Inspiriert durch die Papierschneeflocken, die Lee und ich beim japanischen Weihnachtsgottesdienst bestaunt hatten, begannen wir nach dem Essen zu basteln. Während Lee und ich Tomomi erklärten, wie sie ein Blatt schneiden und falten musste, um eine sechsarmige Schneeflocke zu basteln, zeigte uns Tomomi, wie wir mit zwei Papierstreifen zweifarbige Sterne basteln konnten. Und so saßen wir eine Stunde lang eifrig bastelnd am Tisch und tauschten uns aus. Nachdem Katharina ein echtes, deutsches Überraschungsei präsentierte, das sie von ihrer Familie aus Deutschland erhalten hatte, und gemeinsam mit der begeisterten Tomomi davor saß, begannen Lee und ich den Tisch abzuräumen und ich stellte die Plätzchen meiner Mutter auf den Tisch. Fasziniert testete Tomomi voller Bedacht jede Sorte und konnte gar nicht glauben, dass man in Deutschland Plätzchen selbst backen würde.


Bild4: Während des Bastelns herrschte Chaos auf dem kleinen Tisch.


Bild5: Tomomi bastelt eifrig.


Bild6: Ein Blick auf all die Plätzchen meiner Mutter, sowie einen Lebkuchen aus Deutschland.



Film1: Tomomi genießt ausgiebig jedes einzelne Plätzchen.
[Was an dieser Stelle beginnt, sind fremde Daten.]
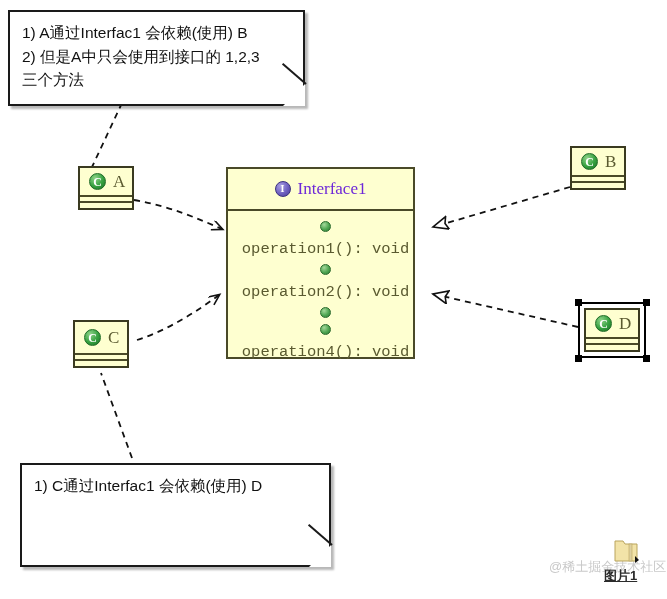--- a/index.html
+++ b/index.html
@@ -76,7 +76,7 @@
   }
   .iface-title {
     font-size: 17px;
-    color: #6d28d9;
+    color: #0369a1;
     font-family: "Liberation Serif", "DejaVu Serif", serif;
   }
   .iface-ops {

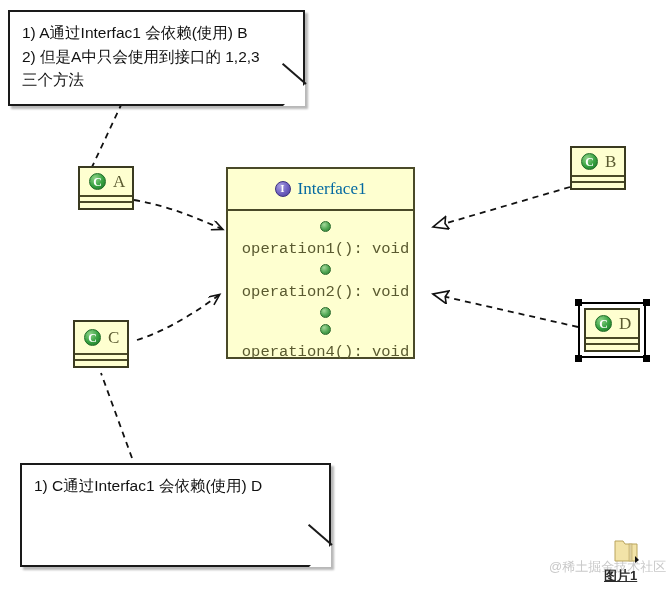--- a/index.html
+++ b/index.html
@@ -89,8 +89,7 @@
     padding: 3px 0 3px 10px;
     font-size: 15.5px;
     color: #5a5a30;
-    font-family: Liberation Mono, monospace;
-    flex-direction: column;
+    font-family: Liberation Serif, serif;
   }
 
   

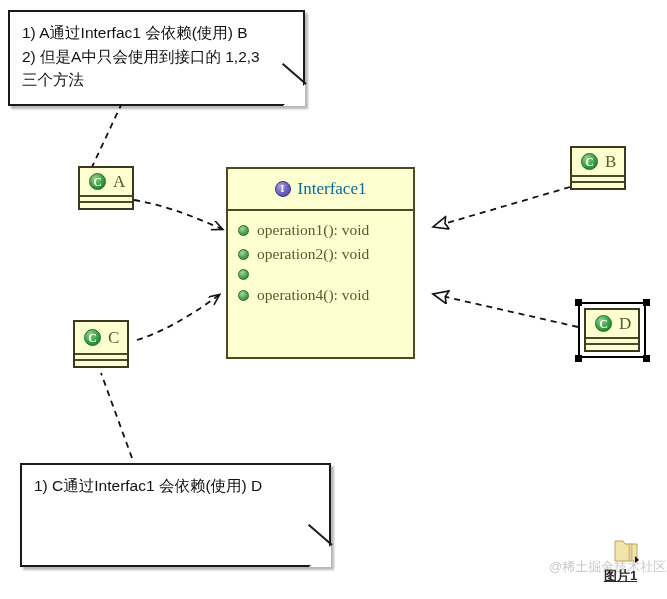--- a/index.html
+++ b/index.html
@@ -239,7 +239,7 @@
     <span class="fold-edge"></span>
   </div>
 
-  <div class="note" style="left:20px; top:463px; width:311px; height:104px;">
+  <div class="note" style="left:4px; top:463px; width:311px; height:104px;text-decoration:underline;">
     <div class="note-line">1) C通过Interfac1 会依赖(使用) D</div>
     <span class="fold"></span>
     <span class="fold-edge"></span>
Kurz bevor Tomomi gehen wollte, gab sie uns allen als Dankeschön für den Abend überraschend Weihnachtsgeschenke. Ich packte mein kleines Paket aus und fand ein paar Socken darin. Musste ich mir erst das Lacken verkneifen, weil in Deutschland Socken immer als eine Paradebeispiel für ein langweiliges Geschenk gelten, wurde mir nach kurzem Nachdenken bewusst, dass es momentan kaum ein besseres Geschenk gab. Schließlich kann ich die Socken hier in Japan benutzen und bei meiner Heimreise ohne größere Probleme in den Koffer packen und habe somit immer ein Andenken an meine Weihnachtsfeier in Japan. Aus gegebenem Anlass überreichte auch Lee ihre Geschenke und ich konnte mich gleich noch über ein Paar Handschuhe freuen. Da ich nicht damit gerechnet hatte, dass Tomomi auch mir etwas schenken würde, hatte ich bedauerlicherweise gar kein Geschenk und überlegte fiebrig, wie ich mich revanchieren konnte. Und da sie von den deutschen Plätzchen so sehr angetan war, packte ich ihr sogleich einen Beutel voller selbstgebackenen, deutschen Plätzchen und überreichte ihn ihr feierlich. Bevor sich alle trennten, lud ich alle in Lees Zimmer ein, wo ich meinen Laptop aufgebaut hatte, um gemeinsam zum Abschluss des Abends mein Weihnachtsvideo anzusehen. Vor allem Tomomi war hellauf begeistert, weil sie nie damit gerechnet hätte auch Bilder von sich in dem Video zu finden.  
Da es mittlerweile doch schon recht spät war, hatten wir alle Bedenken Tomomi alleine nach Hause laufen zu lassen, weshalb wir letztlich zu viert quer durch Soka zu Tomomis Wohnung wanderten. Und so passierte das, was ich mir insgeheim für meinen Heiligabend in Japan gewünscht hatte: Ein spätabendlicher Spaziergang mit meinen Freunden durch das geschmückte Soka. Nachdem wir uns herzlich von Tomomi verabschiedet und ihr schon einmal alles Gute fürs nächste Jahr gewünscht hatten, liefen wir zurück zum Wohnheim. Nachdem ich all meinen Tee, meine restlichen Plätzchen sowie meine Geschenke nach unten getragen hatte, feierte ich noch einmal meine kleine private Bescherung mit den Geschenken, die ich von meiner Mutter und meinen Freunden aus der Heimat erhalten hatte. Und als ich dann bei einer heißen Tasse Tee noch einmal schnell durchs Internet surfte, entdeckte ich freudig, dass bereits einige meiner Freunde mein Weihnachtsvideo kommentiert hatten. Und mit dem Gedanken an meine Familie und meine Freunde, die alle an mich dachten, schlief ich schließlich ein.